Tiago Abalroado lembra que “a causa social deve ser encarada como a causa de todos nós”, já que as IPSS são, também um agente económico dos territórios onde se inserem.
“Estas instituições tem uma taxa de empregabilidade, sobretudo no interior do país, elevadíssima, pois são, normalmente, o segundo e o terceiro maior empregador dos concelhos, e não podemos encarar o setor, como tendo importância menor ou como sendo o setor da caridadezinha”, observa.
“Há uma coresponsabilidade em que o Estado assume função de parceiro”, mas estas instituições, declara o responsável “não querem ter excedentes com o apoio do Estado”, mas tão somente “que seja coberto aquilo que gastam para promover as respostas sociais”.
São muitos os desafios que se colocam às IPSS, condicionadas por inúmeras limitações para poderem realizar o seu trabalho, “altamente exigente e de grande impacto social”, e que é, muitas vezes “subalternizado”.
Situação que leva a própria sociedade a não reconhecer, nestas instituições, a sua verdadeira missão, criando-se em torno do setor uma imagem que não corresponde à realidade.
“Isso afasta as pessoas, afasta o interesse dos políticos e afasta o interesse da sociedade”, admite.
O também membro da direção da Caritas eborense, alerta para o facto de se estar a atravessar “um dos períodos mais críticos em termos de empregabilidade do setor solidário em Portugal”, com muitas dificuldades em recrutar pessoas e que não se fica a dever a baixos salários.
“Isso é um mito” e a situação “deve preocupar-nos e mobilizar”, pois “deve-se ao desprestigio do setor”.
Só “com o envolvimento de todos os agentes comunitários” será possível “convergir os recursos necessários”, financeiros e outros”, para que “o trabalho possa ser prestado com qualidade, maximizando o bem-estar junto dos utentes que apoia”.
Quando o país é, de novo, chamado às urnas, está é uma reflexão que urge fazer, mais ainda quando estas instituições desenvolvem um trabalho essencial para regiões como o Alentejo, caraterizada pela sua população envelhecida e com baixos rendimentos.
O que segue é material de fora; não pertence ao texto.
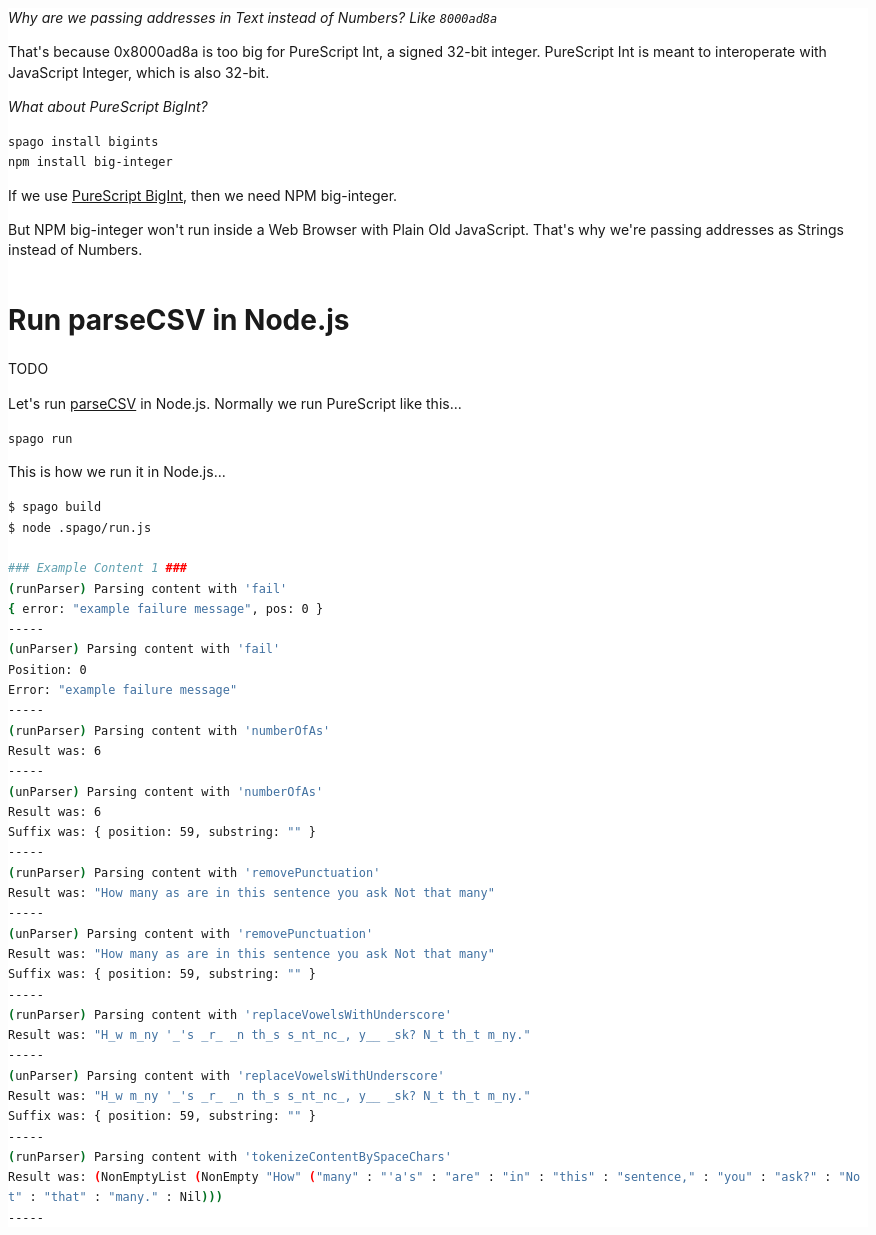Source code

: _Why are we passing addresses in Text instead of Numbers? Like `8000ad8a`_

That's because 0x8000ad8a is too big for PureScript Int, a signed 32-bit integer. PureScript Int is meant to interoperate with JavaScript Integer, which is also 32-bit.

_What about PureScript BigInt?_

```bash
spago install bigints
npm install big-integer
```

If we use [PureScript BigInt](https://pursuit.purescript.org/packages/purescript-bigints/7.0.1/docs/Data.BigInt#t:BigInt), then we need NPM big-integer.

But NPM big-integer won't run inside a Web Browser with Plain Old JavaScript. That's why we're passing addresses as Strings instead of Numbers.

# Run parseCSV in Node.js

TODO

Let's run [parseCSV](https://github.com/purescript-contrib/purescript-string-parsers/blob/main/test/Examples.purs) in Node.js. Normally we run PureScript like this...

```bash
spago run
```

This is how we run it in Node.js...

```bash
$ spago build
$ node .spago/run.js

### Example Content 1 ###
(runParser) Parsing content with 'fail'
{ error: "example failure message", pos: 0 }
-----
(unParser) Parsing content with 'fail'
Position: 0
Error: "example failure message"
-----
(runParser) Parsing content with 'numberOfAs'
Result was: 6
-----
(unParser) Parsing content with 'numberOfAs'
Result was: 6
Suffix was: { position: 59, substring: "" }
-----
(runParser) Parsing content with 'removePunctuation'
Result was: "How many as are in this sentence you ask Not that many"
-----
(unParser) Parsing content with 'removePunctuation'
Result was: "How many as are in this sentence you ask Not that many"
Suffix was: { position: 59, substring: "" }
-----
(runParser) Parsing content with 'replaceVowelsWithUnderscore'
Result was: "H_w m_ny '_'s _r_ _n th_s s_nt_nc_, y__ _sk? N_t th_t m_ny."
-----
(unParser) Parsing content with 'replaceVowelsWithUnderscore'
Result was: "H_w m_ny '_'s _r_ _n th_s s_nt_nc_, y__ _sk? N_t th_t m_ny."
Suffix was: { position: 59, substring: "" }
-----
(runParser) Parsing content with 'tokenizeContentBySpaceChars'
Result was: (NonEmptyList (NonEmpty "How" ("many" : "'a's" : "are" : "in" : "this" : "sentence," : "you" : "ask?" : "Not" : "that" : "many." : Nil)))
-----
```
“Como têm sobrevivido as instituições nestas condições tão dramáticas?”, pergunta o cónego Silvestre Marques, respondendo logo a seguir: “Com a ação dos voluntários, a quem agradecemos publicamente, e com a ajuda de instituições com maior poder económico, como, por exemplo, a Fundação Eugénio de Almeida que nos ajuda a manter algumas necessidades das famílias”.
O diretor do Departamento Sócio Caritativo da arquidiocese de Évora, sublinha que “é graças à sociedade civil que ainda não desaparecemos”, já que os cidadãos, “em momentos dramáticos, sabem reagir e têm reagido, só assim nos foi possível manter a ação durante a pandemia”.
O responsável classifica a situação de “verdadeiramente crítica” e pede à sociedade que “reflita” e pense naquilo que “queremos para o futuro”, lembrando que “muitas vezes o que está em questão”, mesmo no âmbito social, “é o atendado à dignidade humana”.
O futuro que, em Portugal, passa pelas eleições de 30 de janeiro. O sacerdote diz que “não tem autoridade” para dar recados ao Governo, mas lembra que já viu “políticos” a comentar as exortações apostólicas do Papa, por isso pede que ouçam e respondam às “solicitações de Francisco”, pois “de certeza absoluta que o mundo seria muito melhor do que aquilo que é”.
O diretor do Departamento Sócio-Caritativo da arquidiocese alude também à Conferência Episcopal Portuguesa que, nos últimos dias, pediu “honestidade” aos partidos.
Os partidos políticos, pessoalmente, devem dizer ao que vêm, o que querem e o que pretendem”, pois “muitas vezes não estão presentes nas campanhas eleitorais muitas das coisas que depois aparecem na Assembleia da República.
Para o cónego Silvestre Marques, isso “é uma altíssima desonestidade, e um atentado contra a dignidade dos cidadãos”.
É necessário, acrescenta, “um pouco mais de honestidade, verdade e autenticidade da parte dos políticos em geral, para poderem dizer o que querem, e perante a clareza daquilo que afirmam querer fazer, nós estamos em condições de fazer escolhas mais acertadas e de acordo com a nossa própria consciência”, conclui.